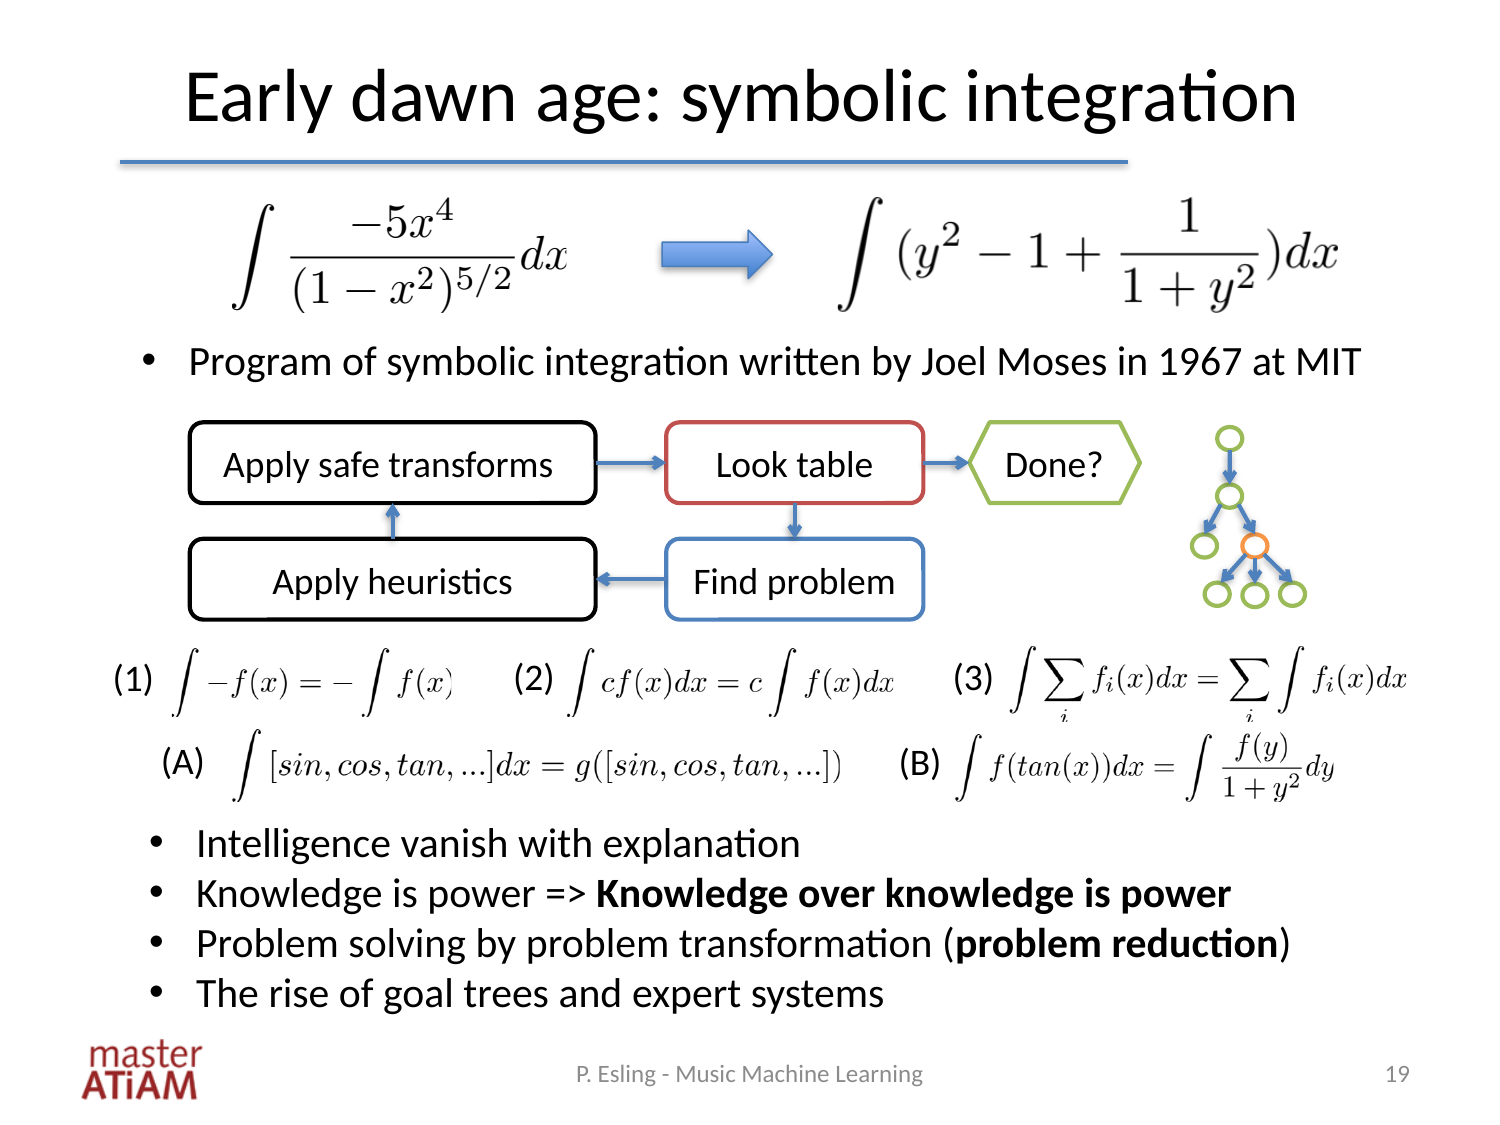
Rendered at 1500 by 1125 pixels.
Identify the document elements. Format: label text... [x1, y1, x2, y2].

text_box (B) [883, 730, 957, 791]
title Early dawn age: symbolic integration [103, 37, 1382, 145]
text_box [1277, 581, 1308, 608]
text_box (3) [937, 645, 1007, 705]
text_box Find problem [664, 536, 926, 622]
picture [837, 195, 1339, 313]
text_box Done? [968, 420, 1142, 506]
text_box Apply safe transforms [187, 420, 598, 506]
picture [566, 647, 894, 717]
picture [954, 732, 1334, 802]
text_box [1240, 588, 1270, 610]
text_box Look table [664, 420, 926, 506]
text_box Program of symbolic integration written by Joel Moses in 1967 at MIT [126, 326, 1378, 392]
picture [80, 1038, 205, 1101]
picture [231, 729, 840, 802]
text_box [1238, 504, 1256, 535]
text_box [661, 229, 774, 280]
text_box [1204, 504, 1221, 535]
picture [231, 195, 567, 313]
text_box Intelligence vanish with explanation Knowledge is power => Knowledge over knowledge is power Problem solving by problem transformation (problem reduction) The rise of goal trees and expert systems [134, 808, 1307, 1024]
text_box [1189, 533, 1220, 560]
text_box (1) [97, 646, 170, 707]
picture [1009, 644, 1407, 722]
text_box (A) [146, 729, 221, 790]
footer P. Esling - Music Machine Learning [512, 1042, 988, 1103]
text_box [1240, 533, 1270, 557]
picture [171, 647, 452, 717]
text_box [1220, 553, 1247, 583]
text_box [1215, 424, 1245, 452]
slide_number 19 [1074, 1042, 1425, 1103]
text_box (2) [498, 645, 570, 705]
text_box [1263, 553, 1293, 583]
text_box [1202, 580, 1232, 608]
text_box Apply heuristics [187, 536, 598, 622]
text_box [1214, 484, 1245, 510]
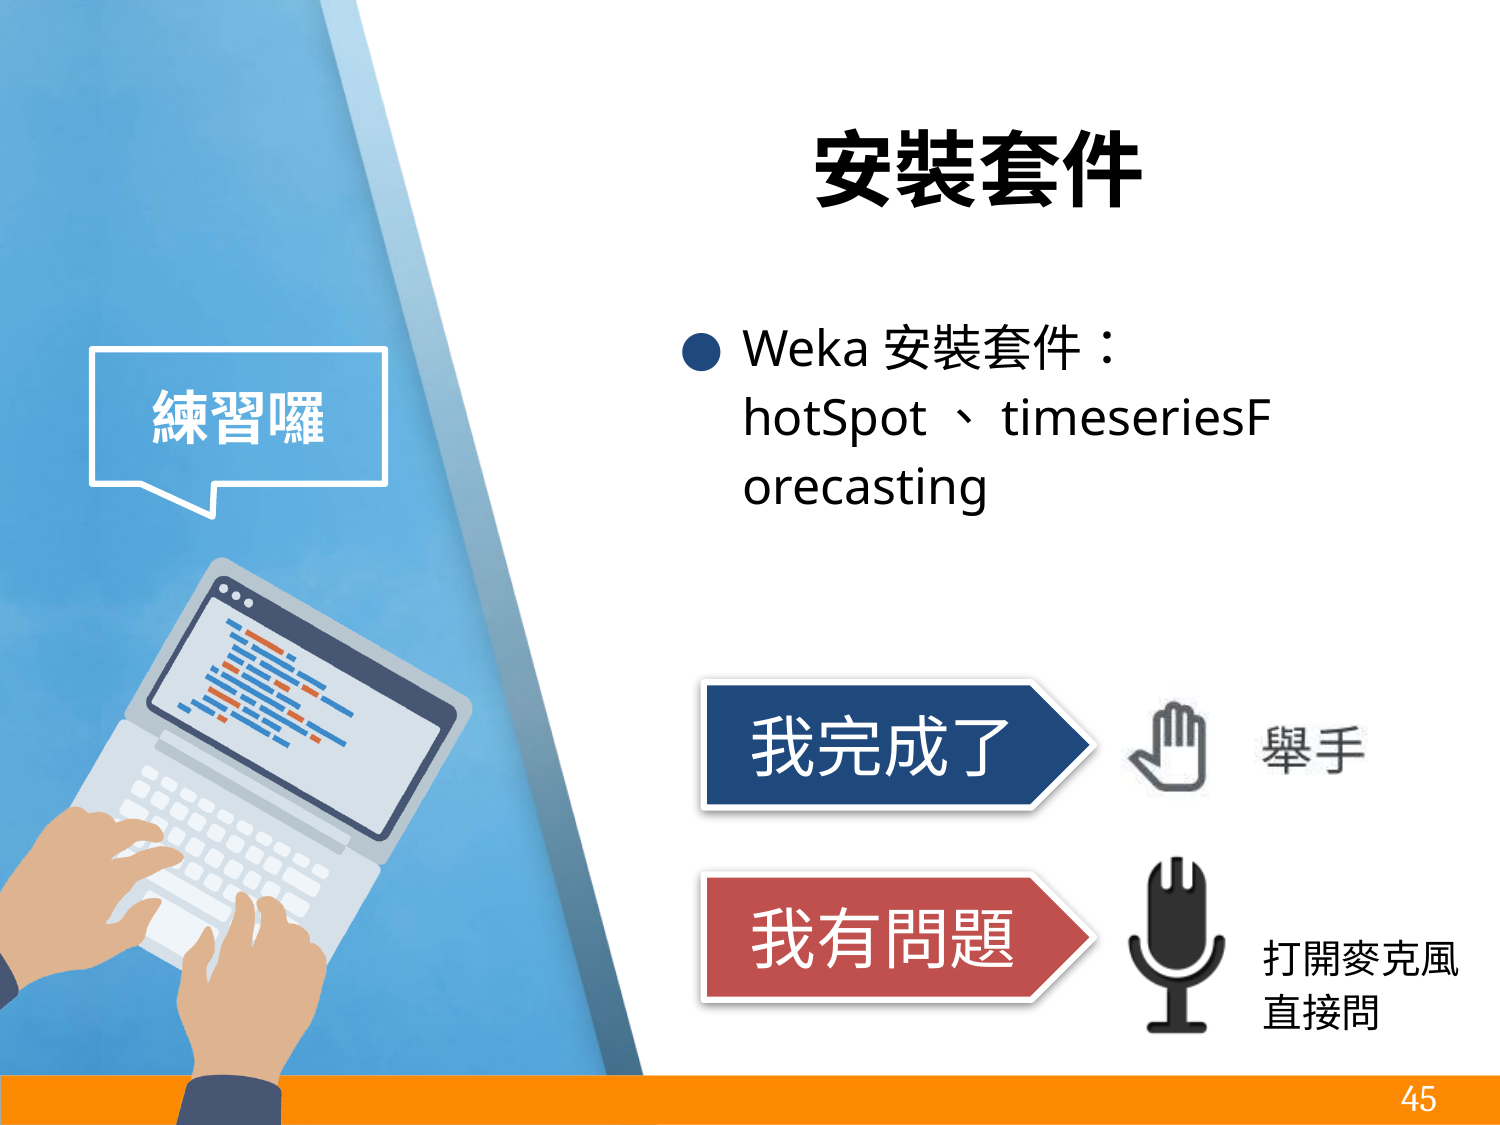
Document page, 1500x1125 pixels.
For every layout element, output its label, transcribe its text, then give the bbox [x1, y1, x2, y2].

title 安裝套件 [534, 27, 1422, 232]
picture [1077, 848, 1279, 1049]
list Weka安裝套件：hotSpot、timeseriesForecasting [652, 292, 1305, 1066]
slide_number ‹#› [1350, 1074, 1488, 1118]
picture [0, 0, 1500, 1125]
picture [996, 635, 1402, 808]
title 練習囉 [97, 362, 380, 471]
text_box 打開麥克風 直接問 [1305, 948, 1500, 1014]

━━━━━━━━━━━━━━━━━━━━━━━━━━━━━━

◆ PROBLEM ◆
Starting at the first entry above and ending at the last, write everything out exactly except the pictures.

◆ ANSWER ◆
Rendered at 1500 by 1125 pixels.
Identify the document elements. Format: label text... [x1, y1, x2, y2].

text_box (B) [883, 730, 957, 791]
title Early dawn age: symbolic integration [103, 37, 1382, 145]
text_box [1277, 581, 1308, 608]
text_box (3) [937, 645, 1007, 705]
text_box Find problem [664, 536, 926, 622]
picture [837, 195, 1339, 313]
text_box Done? [968, 420, 1142, 506]
text_box Apply safe transforms [187, 420, 598, 506]
picture [566, 647, 894, 717]
picture [954, 732, 1334, 802]
text_box [1240, 588, 1270, 610]
text_box Look table [664, 420, 926, 506]
text_box Program of symbolic integration written by Joel Moses in 1967 at MIT [126, 326, 1378, 392]
picture [80, 1038, 205, 1101]
picture [231, 729, 840, 802]
text_box [1238, 504, 1256, 535]
text_box [661, 229, 774, 280]
text_box [1204, 504, 1221, 535]
picture [231, 195, 567, 313]
text_box Intelligence vanish with explanation Knowledge is power => Knowledge over knowledge is power Problem solving by problem transformation (problem reduction) The rise of goal trees and expert systems [134, 808, 1307, 1024]
text_box [1189, 533, 1220, 560]
text_box (1) [97, 646, 170, 707]
picture [1009, 644, 1407, 722]
text_box (A) [146, 729, 221, 790]
footer P. Esling - Music Machine Learning [512, 1042, 988, 1103]
text_box [1240, 533, 1270, 557]
picture [171, 647, 452, 717]
text_box [1220, 553, 1247, 583]
text_box [1215, 424, 1245, 452]
slide_number 19 [1074, 1042, 1425, 1103]
text_box (2) [498, 645, 570, 705]
text_box [1263, 553, 1293, 583]
text_box [1202, 580, 1232, 608]
text_box Apply heuristics [187, 536, 598, 622]
text_box [1214, 484, 1245, 510]
Document page, 1500x1125 pixels.
For every layout element, output its label, transcribe its text, then give the bbox [x1, y1, x2, y2].

title 安裝套件 [534, 27, 1422, 232]
picture [1077, 848, 1279, 1049]
list Weka安裝套件：hotSpot、timeseriesForecasting [652, 292, 1305, 1066]
slide_number ‹#› [1350, 1074, 1488, 1118]
picture [0, 0, 1500, 1125]
picture [996, 635, 1402, 808]
title 練習囉 [97, 362, 380, 471]
text_box 打開麥克風 直接問 [1305, 948, 1500, 1014]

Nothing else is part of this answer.